Vincent Farnsworth 2:38 p.m., Sept. 26
Rainy Days and Sundays: Union Kitchen & Tap
We get about three days of rain in San Diego, so why do they all seem to happen on the weekend? I'm sure the artists and vendors at the Encinitas Fall Festival were thinking the same thing this past Sunday. The rain and wind finally drove us to look for a place to have a bite and something warm (or warming) to drink. Enter Union Kitchen & Tap, the busy, trendy eatery on South Coast Highway 101 in Encinitas.
We didn't have reservations, and the wait was 30-45 minutes. No problem -- there's open seating in the large bar area, so we lurked until a couple of chairs opened up. The beer selection seems good, but we were told that the chalkboard was not up-to-date ("I guess they got tired of going up and down the ladder") and that several taps were out ("It was really busy last night".) Sigh.
After squinting at the remaining taps, we opt for coffee (self-serve at brunch, next to the entrance).
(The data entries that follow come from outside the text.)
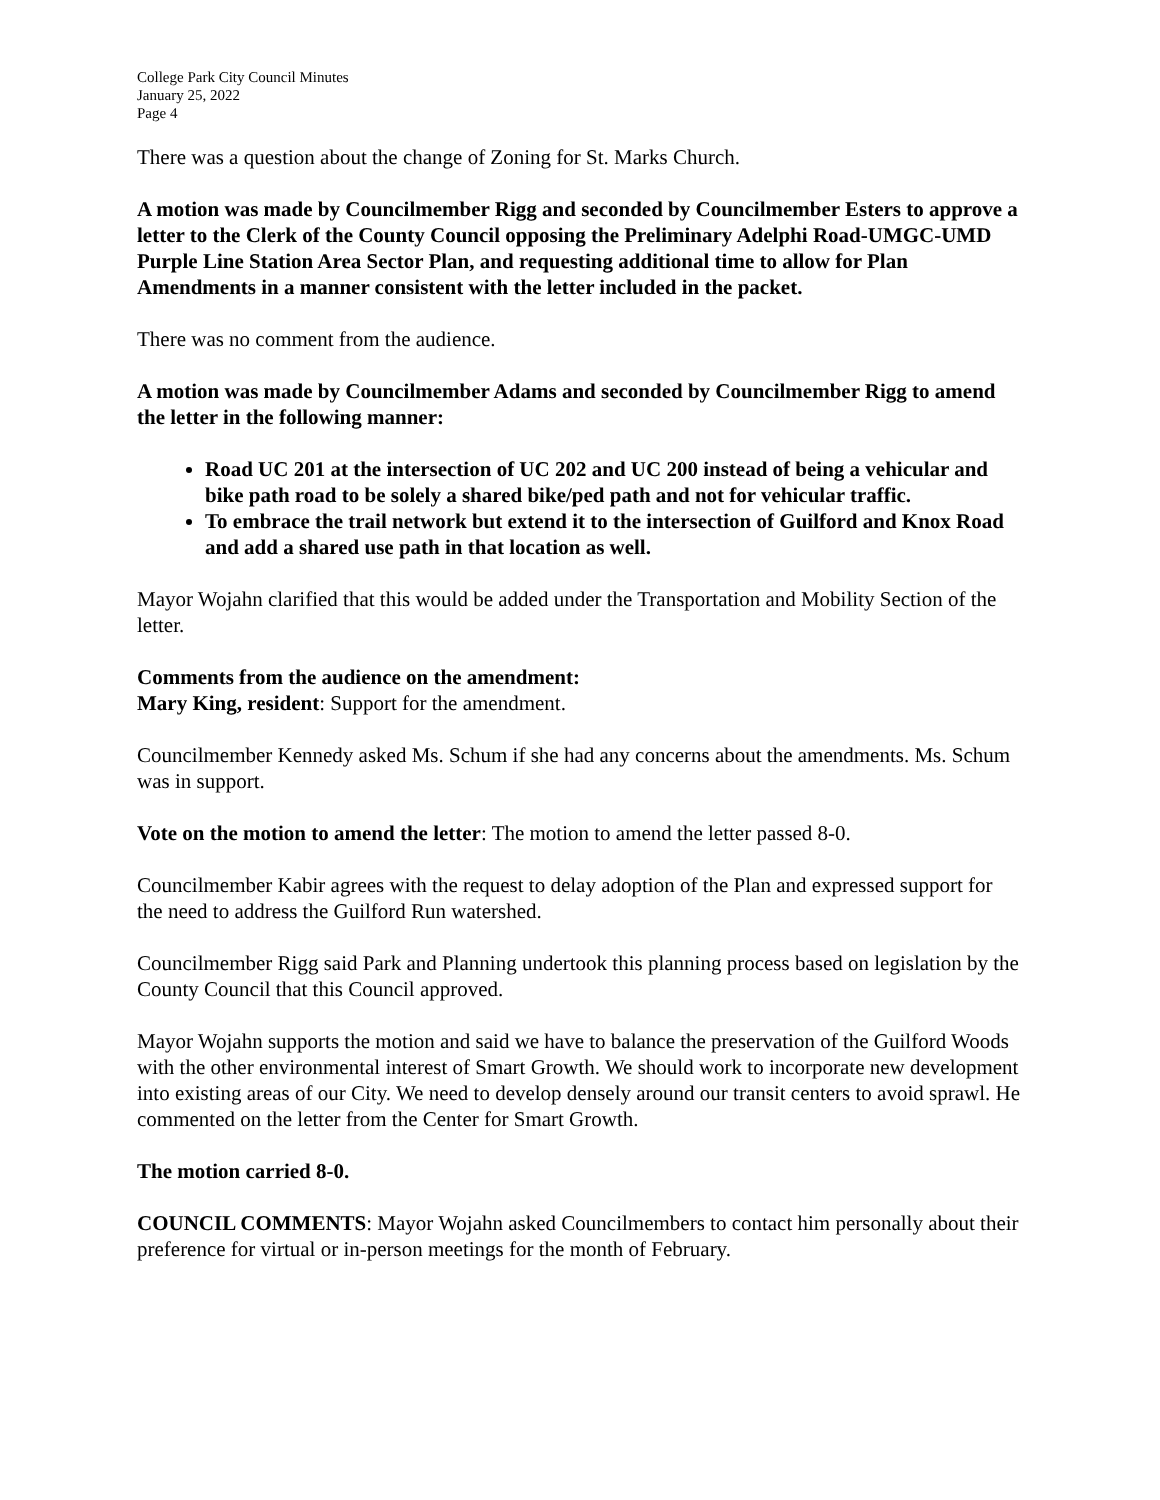College Park City Council Minutes
January 25, 2022
Page 4
There was a question about the change of Zoning for St. Marks Church.
A motion was made by Councilmember Rigg and seconded by Councilmember Esters to approve a letter to the Clerk of the County Council opposing the Preliminary Adelphi Road-UMGC-UMD Purple Line Station Area Sector Plan, and requesting additional time to allow for Plan Amendments in a manner consistent with the letter included in the packet.
There was no comment from the audience.
A motion was made by Councilmember Adams and seconded by Councilmember Rigg to amend the letter in the following manner:
Road UC 201 at the intersection of UC 202 and UC 200 instead of being a vehicular and bike path road to be solely a shared bike/ped path and not for vehicular traffic.
To embrace the trail network but extend it to the intersection of Guilford and Knox Road and add a shared use path in that location as well.
Mayor Wojahn clarified that this would be added under the Transportation and Mobility Section of the letter.
Comments from the audience on the amendment:
Mary King, resident: Support for the amendment.
Councilmember Kennedy asked Ms. Schum if she had any concerns about the amendments. Ms. Schum was in support.
Vote on the motion to amend the letter: The motion to amend the letter passed 8-0.
Councilmember Kabir agrees with the request to delay adoption of the Plan and expressed support for the need to address the Guilford Run watershed.
Councilmember Rigg said Park and Planning undertook this planning process based on legislation by the County Council that this Council approved.
Mayor Wojahn supports the motion and said we have to balance the preservation of the Guilford Woods with the other environmental interest of Smart Growth. We should work to incorporate new development into existing areas of our City. We need to develop densely around our transit centers to avoid sprawl. He commented on the letter from the Center for Smart Growth.
The motion carried 8-0.
COUNCIL COMMENTS: Mayor Wojahn asked Councilmembers to contact him personally about their preference for virtual or in-person meetings for the month of February.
I love eggs, so I go with the Brioche Egg in a Hole ($13) and John orders Duck Hash with Eggs and Toast ($12). Mine was made with decent brioche from local St. Tropez Bakery, a nicely cooked egg, a ginormous piece of pork belly, and a light napping of chivey Hollandaise.
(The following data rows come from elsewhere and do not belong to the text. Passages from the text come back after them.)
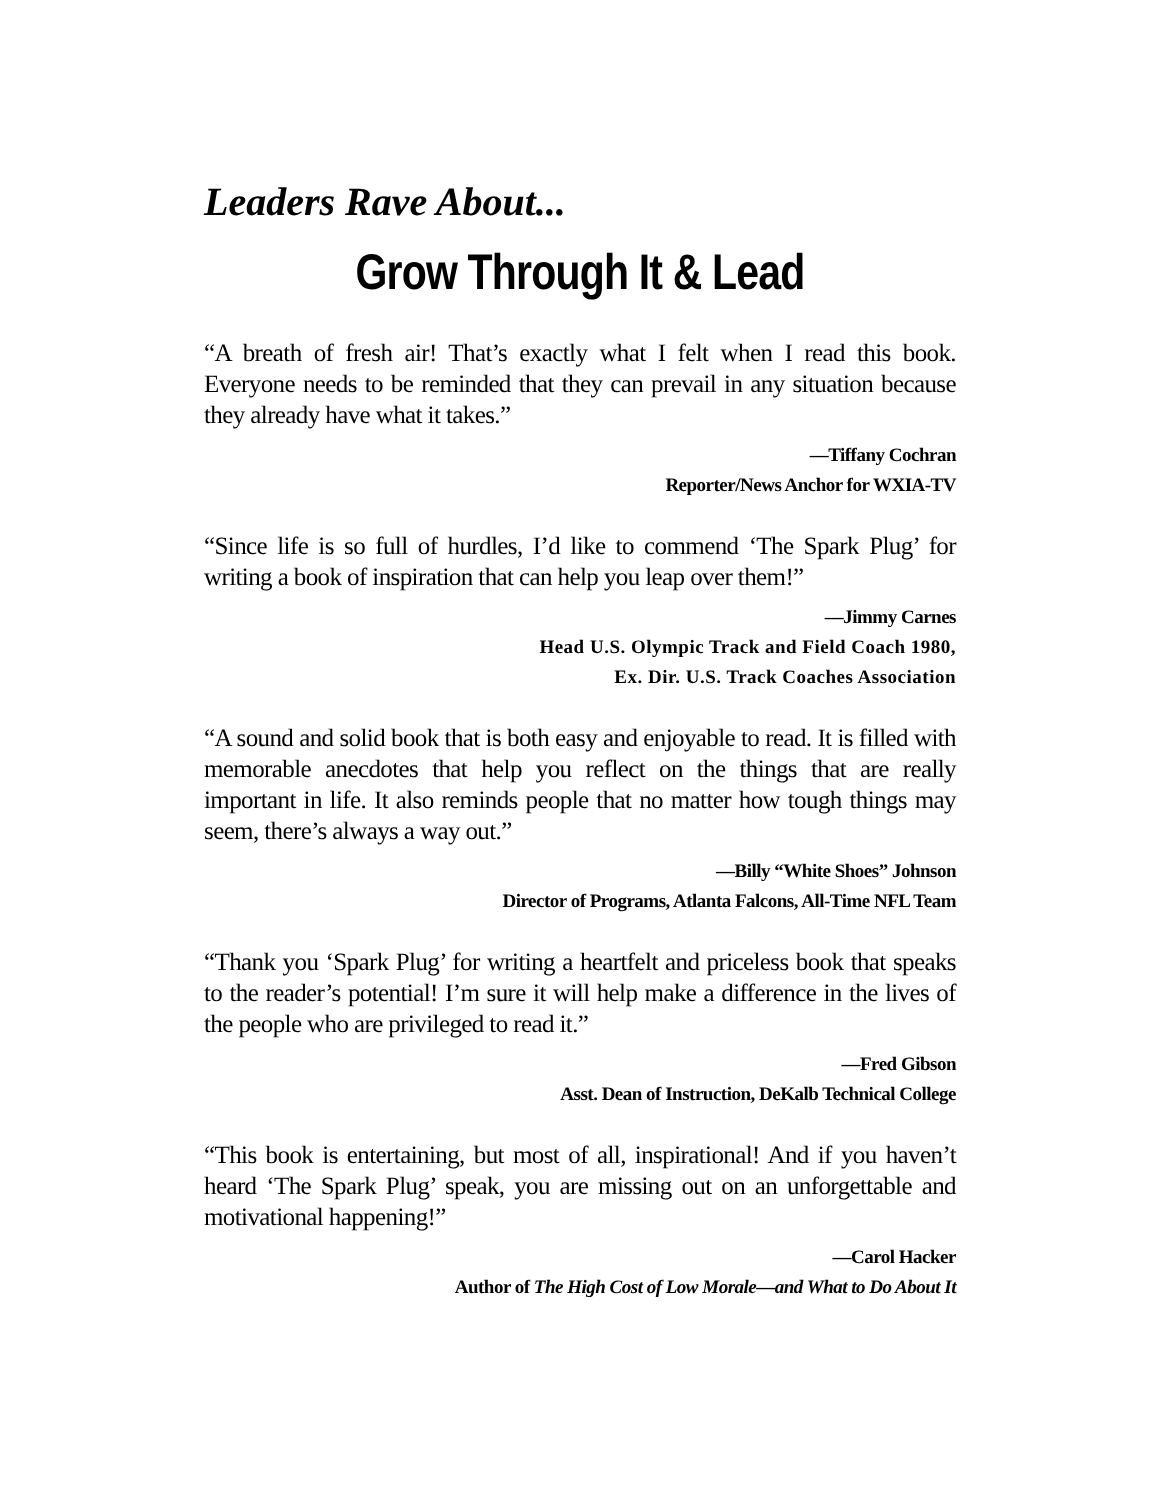Leaders Rave About...
Grow Through It & Lead
“A breath of fresh air! That’s exactly what I felt when I read this book. Everyone needs to be reminded that they can prevail in any situation because they already have what it takes.”
—Tiffany Cochran
Reporter/News Anchor for WXIA-TV
“Since life is so full of hurdles, I’d like to commend ‘The Spark Plug’ for writing a book of inspiration that can help you leap over them!”
—Jimmy Carnes
Head U.S. Olympic Track and Field Coach 1980,
Ex. Dir. U.S. Track Coaches Association
“A sound and solid book that is both easy and enjoyable to read. It is filled with memorable anecdotes that help you reflect on the things that are really important in life. It also reminds people that no matter how tough things may seem, there’s always a way out.”
—Billy “White Shoes” Johnson
Director of Programs, Atlanta Falcons, All-Time NFL Team
“Thank you ‘Spark Plug’ for writing a heartfelt and priceless book that speaks to the reader’s potential! I’m sure it will help make a difference in the lives of the people who are privileged to read it.”
—Fred Gibson
Asst. Dean of Instruction, DeKalb Technical College
“This book is entertaining, but most of all, inspirational! And if you haven’t heard ‘The Spark Plug’ speak, you are missing out on an unforgettable and motivational happening!”
—Carol Hacker
Author of The High Cost of Low Morale—and What to Do About It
The pork belly was good, salty and dusted with five spice. The underlying egg and brioche could have used a bit of salt and pepper. Overall, it made me happy.
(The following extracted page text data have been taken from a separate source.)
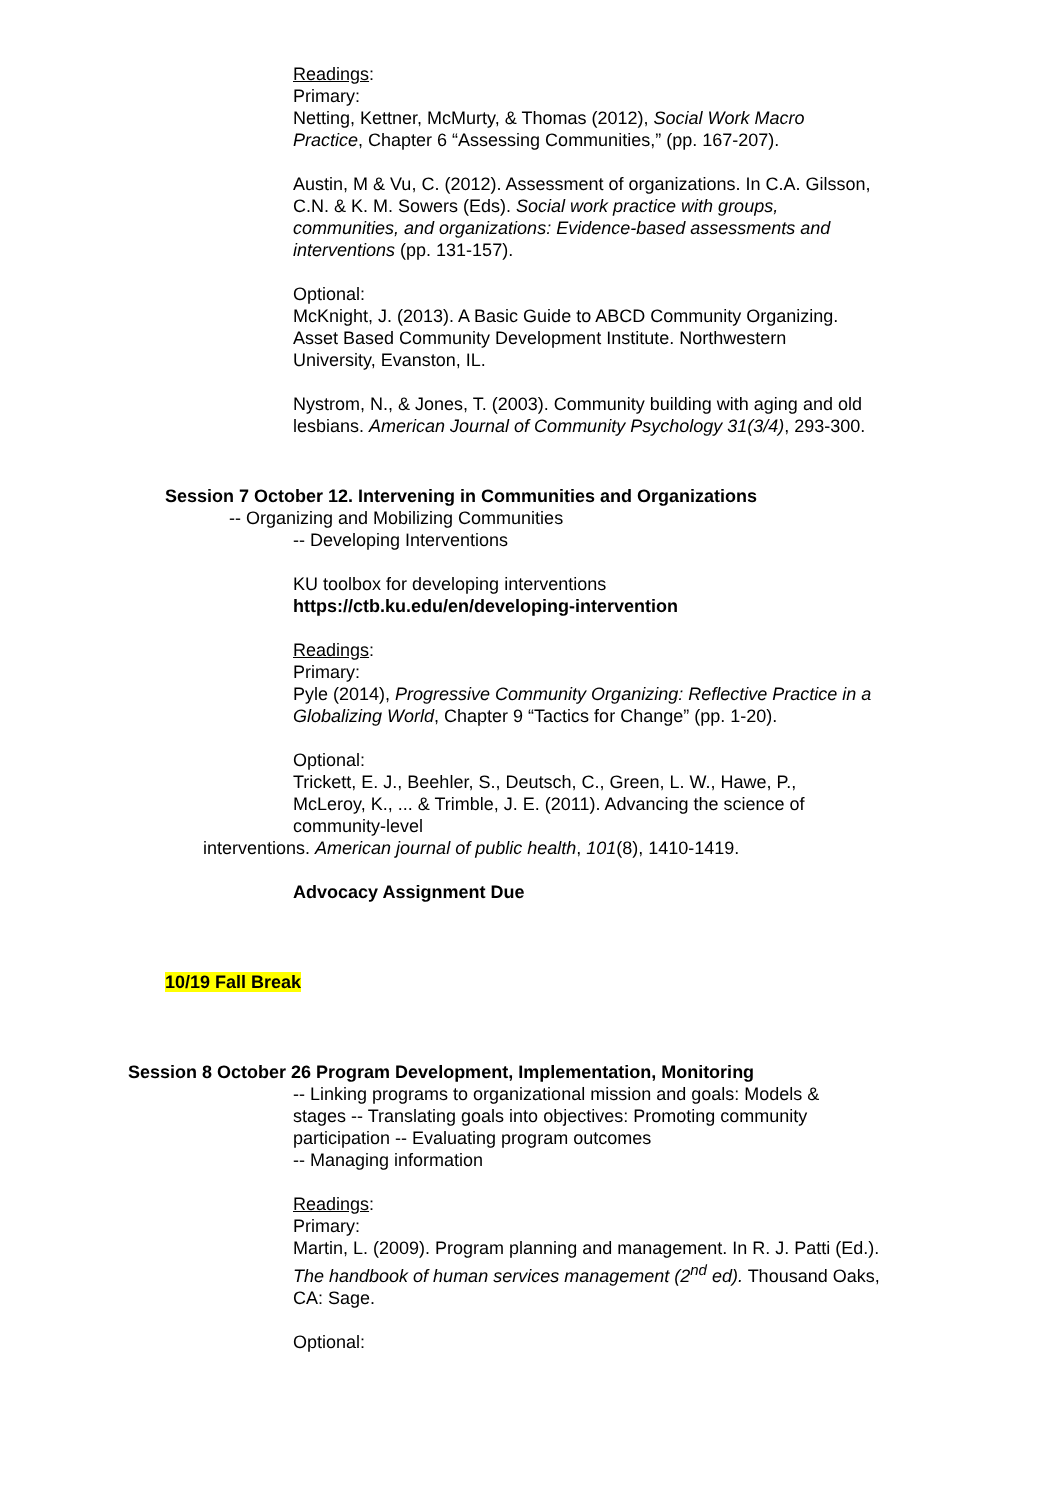Readings:
Primary:
Netting, Kettner, McMurty, & Thomas (2012), Social Work Macro Practice, Chapter 6 “Assessing Communities,” (pp. 167-207).
Austin, M & Vu, C. (2012). Assessment of organizations. In C.A. Gilsson, C.N. & K. M. Sowers (Eds). Social work practice with groups, communities, and organizations: Evidence-based assessments and interventions (pp. 131-157).
Optional:
McKnight, J. (2013). A Basic Guide to ABCD Community Organizing. Asset Based Community Development Institute. Northwestern University, Evanston, IL.
Nystrom, N., & Jones, T. (2003). Community building with aging and old lesbians. American Journal of Community Psychology 31(3/4), 293-300.
Session 7 October 12. Intervening in Communities and Organizations
-- Organizing and Mobilizing Communities
-- Developing Interventions
KU toolbox for developing interventions
https://ctb.ku.edu/en/developing-intervention
Readings:
Primary:
Pyle (2014), Progressive Community Organizing: Reflective Practice in a Globalizing World, Chapter 9 “Tactics for Change” (pp. 1-20).
Optional:
Trickett, E. J., Beehler, S., Deutsch, C., Green, L. W., Hawe, P., McLeroy, K., ... & Trimble, J. E. (2011). Advancing the science of community-level
interventions. American journal of public health, 101(8), 1410-1419.
Advocacy Assignment Due
10/19 Fall Break
Session 8 October 26 Program Development, Implementation, Monitoring
-- Linking programs to organizational mission and goals: Models & stages -- Translating goals into objectives: Promoting community participation -- Evaluating program outcomes
-- Managing information
Readings:
Primary:
Martin, L. (2009). Program planning and management. In R. J. Patti (Ed.). The handbook of human services management (2<sup>nd</sup> ed). Thousand Oaks, CA: Sage.
Optional:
John's Duck Hash and Eggs was less successful.
I'm not a fan of deep frying potato chunks, mixing them with other stuff, and calling it hash. Hash should be made with boiled or steamed potatoes which are then fried in a pan or on the grill. The potatoes had obviously been pre-cooked and refrigerated -- there was a distinct not-fresh taste. There was a good amount of duck, red peppers, and onions throughout, but it was bit too sweet. Some judicious salting would have helped balance it. To make matters worse, John picked a two-inch-long shard of duck bone out of it.
The two bartenders did a great job of trying to keep up with the crowd but were hampered by a somewhat archaic approval system for Union's recent Living Social promotion.
Seems that each redemption requires a manager to come over, review your bill, have you fill out a little piece of paper, and then run it through the system. It didn't affect us, but the two young women next to us waited at least 20 minutes for the manager to make it over (she did express sincere apologies to them).
One or two annoyances don't bother me; we're all human. But being busy doesn't excuse a lack of attention. Bones in my food bother me, so do precooked dishes and outdated menus.
Union Kitchen & Tavern
1108 South Coast Highway 101
Hours: Lunch Service: Monday - Friday from 11am - 3p m
Dinner Service: Sunday - Thursday from 5pm - 10pm, Friday and Saturday 5p - 11p m
Social Hours: Monday - Friday from 3pm - 6pm.